A systematic review of Google’s Perspective, a tool for automated content moderation, reveals that some adjectives are considered more toxic than others.
“As a Black woman, I agree with the previous comment.” This phrase has a 32% probability of being “toxic”, according to Google’s Perspective service. For the phrase “As a French man, I agree with the previous comment” the probability is only 3%.
Perspective was launched in 2017 in an attempt to fight online harassment. Built by Jigsaw, a Google subsidiary, it analyzes blobs of text and produces a measure of toxicity. A toxic contribution is “a rude, disrespectful, or unreasonable comment that is likely to make you leave a discussion,” according to their website.
A systematic review of 198 phrases in English, French and German, showed that toxicity could vary widely depending on the adjectives used to describe a text’s author. Texts that contained the phrase “as a Black person” or “as a gay” were much more likely to be considered toxic than equivalent sentences that used other adjectives.
Perspective is a computer program that makes guesses based on the data it was given. Humans probably labeled comments manually to create a training data set, from which Perspective draws inferences automatically.
The training data sets probably contained several comments where labels of minorities were used as derogatory words, which explains the fallacious correlation between them and toxicity. As a case in point, “Roma” does not produce a high toxicity score, but the derogatory labels used for Roma people do.
Probably because of different training data sets, the same phrases were given vastly different scores in different languages. “My comment might bring something to the debate.
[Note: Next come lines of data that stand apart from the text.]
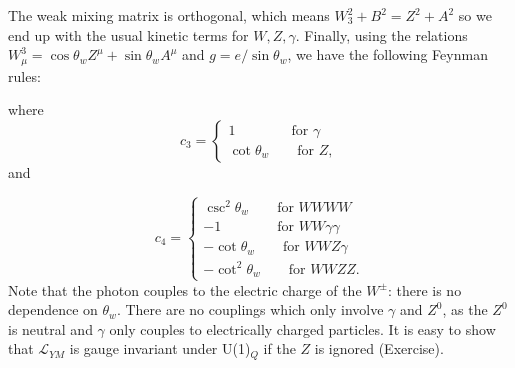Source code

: \documentclass[a4paper,12pt]{article}
\begin{document}
The weak mixing matrix is orthogonal, which means $W_3^2 + B^2 = Z^2 + A^2$ so we end up with the usual kinetic terms for $W, Z, \gamma$. Finally, using the relations $W_\mu^3 = \cos\theta_wZ^\mu + \sin\theta_w A^\mu$ and $g=e/\sin\theta_w$, we have the following Feynman rules:
\newline
\begin{figure}[!h]
  \centering
  \hfill
\end{figure}
\newline
where 
\begin{equation}
c_3 =
\begin{cases}
1 \qquad \qquad \text{for } \gamma\\
\cot\theta_w \qquad \text{for } Z,
\end{cases}
\end{equation}
and

\begin{equation}
c_4 =
\begin{cases}
\csc^2\theta_w \qquad \text{for } WWWW\\
-1 \qquad \qquad \text{for } WW\gamma \gamma \\
-\cot\theta_w \qquad \text{for } WWZ \gamma \\
-\cot^2\theta_w \qquad \text{for } WWZZ.
\end{cases}
\end{equation}
Note that the photon couples to the electric charge of the $W^\pm$: there is no dependence on $\theta_w$. There are no couplings which only involve $\gamma$ and $Z^0$, as the $Z^0$ is neutral and $\gamma$ only couples to electrically charged particles. It is easy to show that $\mathcal{L}_{YM}$ is gauge invariant under U(1)$_Q$ if the $Z$ is ignored (Exercise). 
%
\end{document}
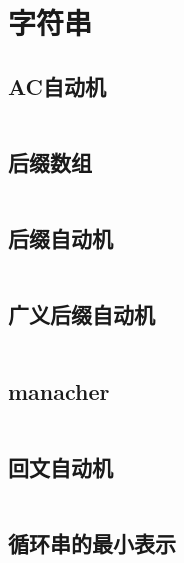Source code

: \section{字符串}
\subsection{AC自动机}
\inputminted{cpp}{\source/string/Aho-Corasick-automaton.cpp}
\subsection{后缀数组}
\inputminted{cpp}{\source/string/suffix-array.cpp}
\subsection{后缀自动机}
\inputminted{cpp}{\source/string/suffix-automaton.cpp}
\subsection{广义后缀自动机}
\inputminted{cpp}{\source/string/ex-suffix-automaton.cpp}
\subsection{manacher}
\inputminted{cpp}{\source/string/Manacher.cpp}
\subsection{回文自动机}
\inputminted{cpp}{\source/string/palindromic-tree.cpp}
\subsection{循环串的最小表示}
\inputminted{cpp}{\source/string/minexpress.cpp}
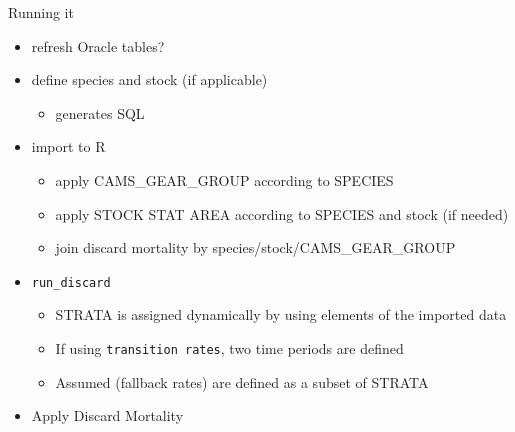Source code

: \documentclass[
  ignorenonframetext,
]{beamer}
\providecommand{\tightlist}{%
  \setlength{\itemsep}{0pt}\setlength{\parskip}{0pt}}
\begin{document}
\begin{frame}[fragile]{Running it}
\protect\hypertarget{running-it}{}

\begin{itemize}
\tightlist
\item
  refresh Oracle tables?
\item
  define species and stock (if applicable)

  \begin{itemize}
  \tightlist
  \item
    generates SQL
  \end{itemize}
\item
  import to R

  \begin{itemize}
  \tightlist
  \item
    apply CAMS\_GEAR\_GROUP according to SPECIES
  \item
    apply STOCK STAT AREA according to SPECIES and stock (if needed)
  \item
    join discard mortality by species/stock/CAMS\_GEAR\_GROUP
  \end{itemize}
\item
  \texttt{run\_discard}

  \begin{itemize}
  \tightlist
  \item
    STRATA is assigned dynamically by using elements of the imported
    data
  \item
    If using \texttt{transition\ rates}, two time periods are defined
  \item
    Assumed (fallback rates) are defined as a subset of STRATA
  \end{itemize}
\item
  Apply Discard Mortality
\end{itemize}

\end{frame}
\end{document}
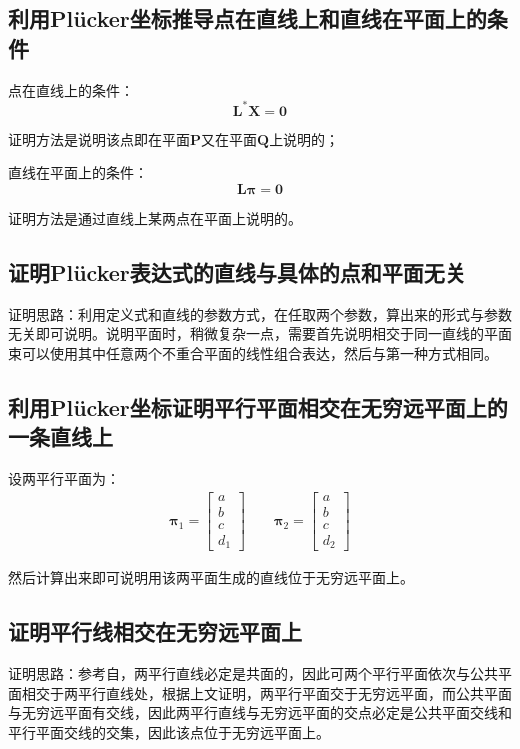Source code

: \documentclass[11pt]{article}
\begin{document}
\subsection{利用Plücker坐标推导点在直线上和直线在平面上的条件}
点在直线上的条件：
\begin{equation*}
  \mathbf{L^*X}=\mathbf{0}
\end{equation*}\par
证明方法是说明该点即在平面$\mathbf{P}$又在平面$\mathbf{Q}$上说明的；\par
直线在平面上的条件：
\begin{equation*}
  \mathbold{L\pi}=\mathbf{0}
\end{equation*}\par
证明方法是通过直线上某两点在平面上说明的。
\subsection{证明Plücker表达式的直线与具体的点和平面无关}
证明思路：利用定义式和直线的参数方式，在任取两个参数，算出来的形式与参数无关即可说明。说明平面时，稍微复杂一点，需要首先说明相交于同一直线的平面束可以使用其中任意两个不重合平面的线性组合表达，然后与第一种方式相同。
\subsection{利用Plücker坐标证明平行平面相交在无穷远平面上的一条直线上}
设两平行平面为：
\begin{align*}
  \mathbold{\pi}_1=\begin{bmatrix}
                     a \\b\\c\\d_1
                   \end{bmatrix}\qquad\mathbold{\pi}_2=\begin{bmatrix}
                                                         a \\b\\c\\d_2
                                                       \end{bmatrix}
\end{align*}\par
然后计算出来即可说明用该两平面生成的直线位于无穷远平面上。
\subsection{证明平行线相交在无穷远平面上}
证明思路：参考自\cite{MultipleViewGeometrya}，两平行直线必定是共面的，因此可两个平行平面依次与公共平面相交于两平行直线处，根据上文证明，两平行平面交于无穷远平面，而公共平面与无穷远平面有交线，因此两平行直线与无穷远平面的交点必定是公共平面交线和平行平面交线的交集，因此该点位于无穷远平面上。
\end{document}
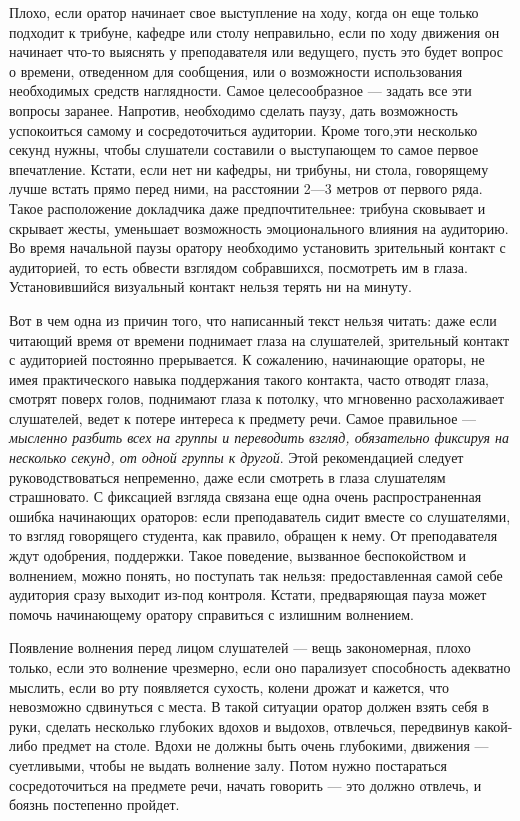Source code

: Плохо, если оратор начинает свое выступление на ходу, когда он еще только подходит к трибуне, кафедре или столу неправильно, если по ходу движения он начинает что-то выяснять у преподавателя или ведущего, пусть это будет вопрос о времени, отведенном для сообщения, или о возможности использования необходимых средств наглядности. Самое целесообразное — задать все эти вопросы заранее. Напротив, необходимо сделать паузу, дать возможность успокоиться самому и сосредоточиться аудитории. 
Кроме того,эти несколько секунд нужны, чтобы слушатели составили о выступающем то самое первое впечатление. Кстати, если нет ни кафедры, ни трибуны, ни стола, говорящему лучше встать прямо перед ними, на расстоянии 2—3 метров от первого ряда. 
Такое расположение докладчика даже предпочтительнее: трибуна сковывает и скрывает жесты, уменьшает возможность эмоционального влияния на аудиторию. 
Во время начальной паузы оратору необходимо установить зрительный контакт с аудиторией, то есть обвести взглядом
собравшихся, посмотреть им в глаза.
Установившийся визуальный контакт нельзя терять ни на минуту. 

Вот в чем одна из причин того, что написанный текст нельзя читать: даже если читающий время от времени поднимает глаза на слушателей, зрительный контакт с аудиторией постоянно прерывается. 
К сожалению, начинающие ораторы, не имея практического навыка поддержания такого контакта, часто отводят глаза, смотрят поверх голов, поднимают глаза к потолку, что мгновенно расхолаживает слушателей, ведет к потере интереса к предмету речи.
Самое правильное — \textit{мысленно разбить всех на группы и переводить взгляд, обязательно фиксируя на несколько секунд, от одной группы к другой}. 
Этой рекомендацией следует руководствоваться непременно, даже если смотреть в глаза слушателям страшновато. 
С фиксацией взгляда связана еще одна очень распространенная ошибка начинающих ораторов: если преподаватель сидит вместе со слушателями, то взгляд говорящего студента, как правило,
обращен к нему.
От преподавателя ждут одобрения, поддержки. 
Такое поведение, вызванное беспокойством и волнением, можно понять, но поступать так нельзя: предоставленная самой себе аудитория сразу выходит из-под контроля. 
Кстати, предваряющая пауза может помочь начинающему оратору справиться с излишним волнением. 

Появление волнения перед лицом слушателей — вещь закономерная, плохо только, если это волнение чрезмерно, если оно парализует способность адекватно мыслить, если во рту появляется сухость, колени дрожат и кажется, что невозможно сдвинуться с места. 
В такой ситуации оратор должен взять себя в руки, сделать несколько глубоких вдохов и выдохов, отвлечься, передвинув какой-либо предмет на столе. 
Вдохи не должны быть очень глубокими, движения — суетливыми, чтобы не выдать волнение залу. 
Потом нужно постараться сосредоточиться на предмете речи, начать говорить — это должно отвлечь, и боязнь постепенно пройдет. 

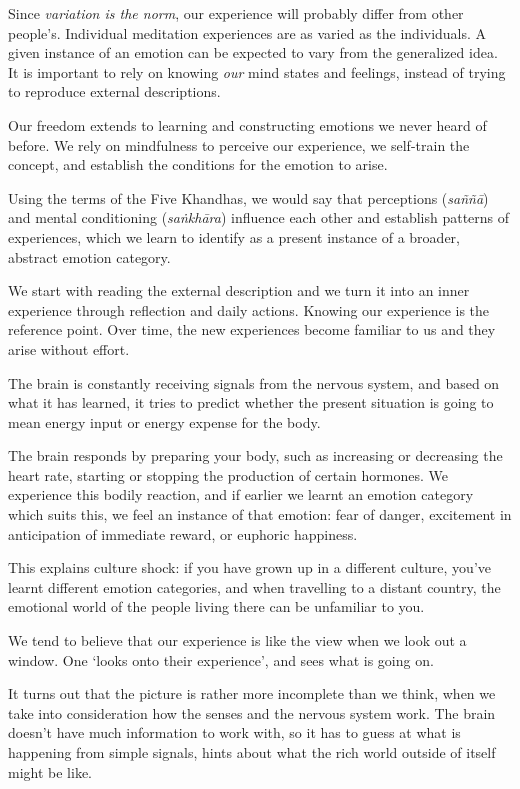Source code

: Since \emph{variation is the norm}, our experience will probably differ
from other people's. Individual meditation experiences are as varied as
the individuals. A given instance of an emotion can be expected to vary
from the generalized idea. It is important to rely on knowing \emph{our}
mind states and feelings, instead of trying to reproduce external
descriptions.

Our freedom extends to learning and constructing emotions we never heard
of before. We rely on mindfulness to perceive our experience, we
self-train the concept, and establish the conditions for the emotion to
arise.

Using the terms of the Five Khandhas, we would say that perceptions
(\emph{saññā}) and mental conditioning (\emph{saṅkhāra}) influence each
other and establish patterns of experiences, which we learn to identify
as a present instance of a broader, abstract emotion category.

We start with reading the external description and we turn it into an
inner experience through reflection and daily actions. Knowing our
experience is the reference point. Over time, the new experiences become
familiar to us and they arise without effort.


The brain is constantly receiving signals from the nervous system, and
based on what it has learned, it tries to predict whether the present
situation is going to mean energy input or energy expense for the body.

The brain responds by preparing your body, such as increasing or
decreasing the heart rate, starting or stopping the production of
certain hormones. We experience this bodily reaction, and if earlier we
learnt an emotion category which suits this, we feel an instance of that
emotion: fear of danger, excitement in anticipation of immediate reward,
or euphoric happiness.

This explains culture shock: if you have grown up in a different
culture, you've learnt different emotion categories, and when travelling
to a distant country, the emotional world of the people living there can
be unfamiliar to you.

We tend to believe that our experience is like the view when we look out
a window. One `looks onto their experience', and sees what is going on.

It turns out that the picture is rather more incomplete than we think,
when we take into consideration how the senses and the nervous system
work. The brain doesn't have much information to work with, so it has to
guess at what is happening from simple signals, hints about what the
rich world outside of itself might be like.

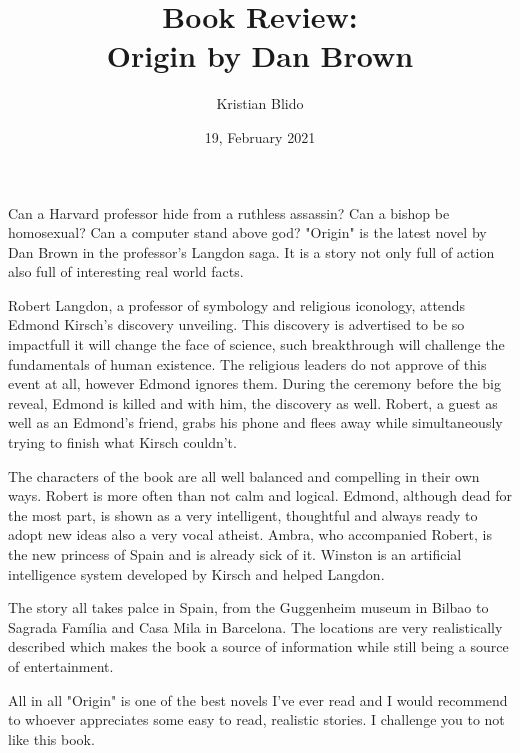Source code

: \documentclass[12pt, a4paper]{article}
\title{Book Review: \\ Origin by Dan Brown}
\author{Kristian Blido}
\date{19, February 2021}
\begin{document}
	\maketitle
Can a Harvard professor hide from a ruthless assassin? Can a bishop be homosexual? Can a computer stand above god? "Origin" is the latest novel by Dan Brown in the professor's Langdon saga. It is a story not only full of action also full of interesting real world facts.

Robert Langdon, a professor of symbology and religious iconology, attends Edmond Kirsch's discovery unveiling. This discovery is advertised to be so impactfull it will change the face of science, such breakthrough will challenge the fundamentals of human existence. The religious leaders do not approve of this event at all, however Edmond ignores them. During the ceremony before the big reveal, Edmond is killed and with him, the discovery as well. Robert, a guest as well as an Edmond's friend, grabs his phone and flees away while simultaneously trying to finish what Kirsch couldn't. 

The characters of the book are all well balanced and compelling in their own ways. Robert is more often than not calm and logical. Edmond, although dead for the most part, is shown as a very intelligent, thoughtful and always ready to adopt new ideas also a very vocal atheist. Ambra, who accompanied Robert, is the new princess of Spain and is already sick of it. Winston is an artificial intelligence system developed by Kirsch and helped Langdon.

The story all takes palce in Spain, from the Guggenheim museum in Bilbao to Sagrada Família and Casa Mila in Barcelona. The locations are very realistically described which makes the book a source of information while still being a source of entertainment. 

All in all "Origin" is one of the best novels I've ever read and I would recommend to whoever appreciates some easy to read, realistic stories. I challenge you to not like this book. 
\end{document}
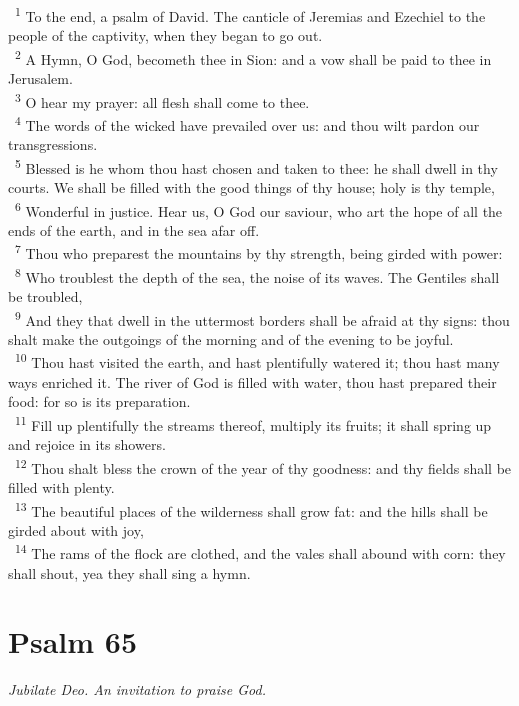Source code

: \documentclass[a5paper,12pt]{article}
\begin{document}
\begin{multicols*}{2}
~\textsuperscript{1} To the end, a psalm of David. The canticle of Jeremias and Ezechiel to the people of the captivity, when they began to go out.\\
~\textsuperscript{2} A Hymn, O God, becometh thee in Sion: and a vow shall be paid to thee in Jerusalem.\\
~\textsuperscript{3} O hear my prayer: all flesh shall come to thee.\\
~\textsuperscript{4} The words of the wicked have prevailed over us: and thou wilt pardon our transgressions.\\
~\textsuperscript{5} Blessed is he whom thou hast chosen and taken to thee: he shall dwell in thy courts. We shall be filled with the good things of thy house; holy is thy temple,\\
~\textsuperscript{6} Wonderful in justice. Hear us, O God our saviour, who art the hope of all the ends of the earth, and in the sea afar off.\\
~\textsuperscript{7} Thou who preparest the mountains by thy strength, being girded with power:\\
~\textsuperscript{8} Who troublest the depth of the sea, the noise of its waves. The Gentiles shall be troubled,\\
~\textsuperscript{9} And they that dwell in the uttermost borders shall be afraid at thy signs: thou shalt make the outgoings of the morning and of the evening to be joyful.\\
~\textsuperscript{10} Thou hast visited the earth, and hast plentifully watered it; thou hast many ways enriched it. The river of God is filled with water, thou hast prepared their food: for so is its preparation.\\
~\textsuperscript{11} Fill up plentifully the streams thereof, multiply its fruits; it shall spring up and rejoice in its showers.\\
~\textsuperscript{12} Thou shalt bless the crown of the year of thy goodness: and thy fields shall be filled with plenty.\\
~\textsuperscript{13} The beautiful places of the wilderness shall grow fat: and the hills shall be girded about with joy,\\
~\textsuperscript{14} The rams of the flock are clothed, and the vales shall abound with corn: they shall shout, yea they shall sing a hymn.\\

\section{Psalm 65}
\label{sec:org646c91d}
\emph{Jubilate Deo. An invitation to praise God.}\\


\end{multicols*}
\end{document}

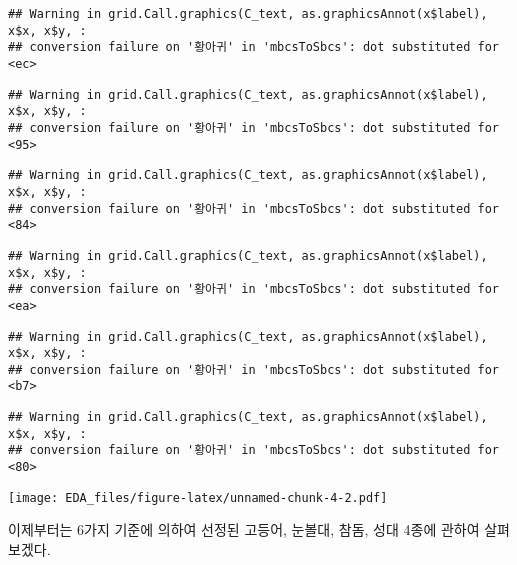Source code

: \documentclass[
]{article}
\begin{document}
\begin{verbatim}
## Warning in grid.Call.graphics(C_text, as.graphicsAnnot(x$label), x$x, x$y, :
## conversion failure on '황아귀' in 'mbcsToSbcs': dot substituted for <ec>
\end{verbatim}

\begin{verbatim}
## Warning in grid.Call.graphics(C_text, as.graphicsAnnot(x$label), x$x, x$y, :
## conversion failure on '황아귀' in 'mbcsToSbcs': dot substituted for <95>
\end{verbatim}

\begin{verbatim}
## Warning in grid.Call.graphics(C_text, as.graphicsAnnot(x$label), x$x, x$y, :
## conversion failure on '황아귀' in 'mbcsToSbcs': dot substituted for <84>
\end{verbatim}

\begin{verbatim}
## Warning in grid.Call.graphics(C_text, as.graphicsAnnot(x$label), x$x, x$y, :
## conversion failure on '황아귀' in 'mbcsToSbcs': dot substituted for <ea>
\end{verbatim}

\begin{verbatim}
## Warning in grid.Call.graphics(C_text, as.graphicsAnnot(x$label), x$x, x$y, :
## conversion failure on '황아귀' in 'mbcsToSbcs': dot substituted for <b7>
\end{verbatim}

\begin{verbatim}
## Warning in grid.Call.graphics(C_text, as.graphicsAnnot(x$label), x$x, x$y, :
## conversion failure on '황아귀' in 'mbcsToSbcs': dot substituted for <80>
\end{verbatim}

\texttt{[image: EDA\_files/figure-latex/unnamed-chunk-4-2.pdf]}

이제부터는 6가지 기준에 의하여 선정된 고등어, 눈볼대, 참돔, 성대 4종에
관하여 살펴보겠다.
\end{document}

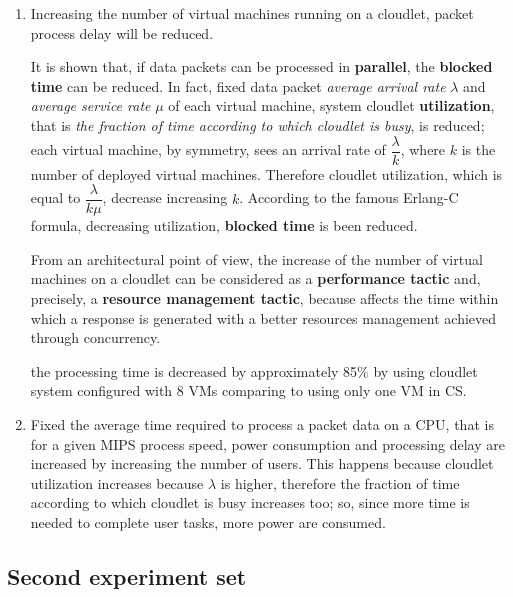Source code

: \documentclass[sigchi]{acmart}
\begin{document}
\begin{enumerate}

\item Increasing the number of virtual machines running on a cloudlet, packet process delay will be reduced.

It is shown that, if data packets can be processed in \textbf{parallel}, the \textbf{blocked time} can be reduced. In fact, fixed data packet \textit{average arrival rate} $\lambda$ and \textit{average service rate} $\mu$ of each virtual machine, system cloudlet \textbf{utilization}, that is \textit{the fraction of time according to which cloudlet is busy}, is reduced; each virtual machine, by symmetry, sees an arrival rate of $\dfrac{\lambda}{k}$, where $k$ is the number of deployed virtual machines. Therefore cloudlet utilization, which is equal to $\dfrac{\lambda}{k\mu}$, decrease increasing $k$. According to the famous Erlang-C formula, decreasing utilization, \textbf{blocked time} is been reduced.

From an architectural point of view, the increase of the number of virtual machines on a cloudlet can be considered as a \textbf{performance tactic} and, precisely, a \textbf{resource management tactic}, because affects the time within which a response is generated with a better resources management achieved through concurrency.

\vspace{0.3cm}

\begin{quoting}[font=itshape, begintext={``}, endtext={''\cite[par.~3.3]{MSAReport}}]
the processing time is decreased by approximately 85\% by using cloudlet system configured with 8 VMs comparing to using only one VM in CS.
\end{quoting}

\vspace{0.3cm}

\item Fixed the average time required to process a packet data on a CPU, that is for a given MIPS process speed, power consumption and processing delay are increased by increasing the number of users. This happens because cloudlet utilization increases because $\lambda$ is higher, therefore the fraction of time according to which cloudlet is busy increases too; so, since more time is needed to complete user tasks, more power are consumed.

\end{enumerate}

\subsection{Second experiment set}
\end{document}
This is my story, as a gay man” has a 30% likelihood of being toxic in English, but 71% in German and only 5% in French. German was the language where the differences between adjectives were strongest.
Not only is Perspective unable to make the difference between an adjective used as an identity and the same one used as an expletive, it is also easily fooled by tricks as old as the internet itself.
When the service was announced in 2017, researchers at the University of Washington showed that the system did not withstand simple attacks. Since the early days of the internet, message boards have implemented automated filters for words like “porn”, leading users to replace it with “p0rn” or “pron”. Perspective is no different and gives starkly lower toxicity scores to offensive phrases with light misspellings or strategically inserted punctuation (e.g. “id·iots” instead of “idiots”).
Perspective seems to be vulnerable to homoglyph attacks. The phrase “Your comment is stupid and wrong” has a 93% probability of being toxic. However, replacing the “d” in “stupid” with the lowercase character for the Roman numeral Ⅾ, which represents five hundreds, tricks the system (homoglyphs are characters that look similar but mean different things). “Your comment is stupiⅾ and wrong,” which contains the ⅾ (Roman numeral) character but looks the same to humans, is only 24% likely to be toxic, according to Perspective.
No silver bullet
To its credit, Google acknowledges that Perspective makes mistakes and set up a process to send feedback on toxicity scores. Some companies that use Perspective are well aware of its limitations. The New York Times, for instance, ran an experiment similar to ours and raised awareness of the results among its human moderators.
But with legislation demanding that platforms remove hate speech within 24 hours, as they exist in France and Germany, usage of automated moderation is likely to increase. Mark Zuckerberg claimed on 18 May that Facebook’s automated systems remove “80% of harmful content before anyone sees it”. The rate of false positive was not made public.
Google did not answer the detailed questions we sent them.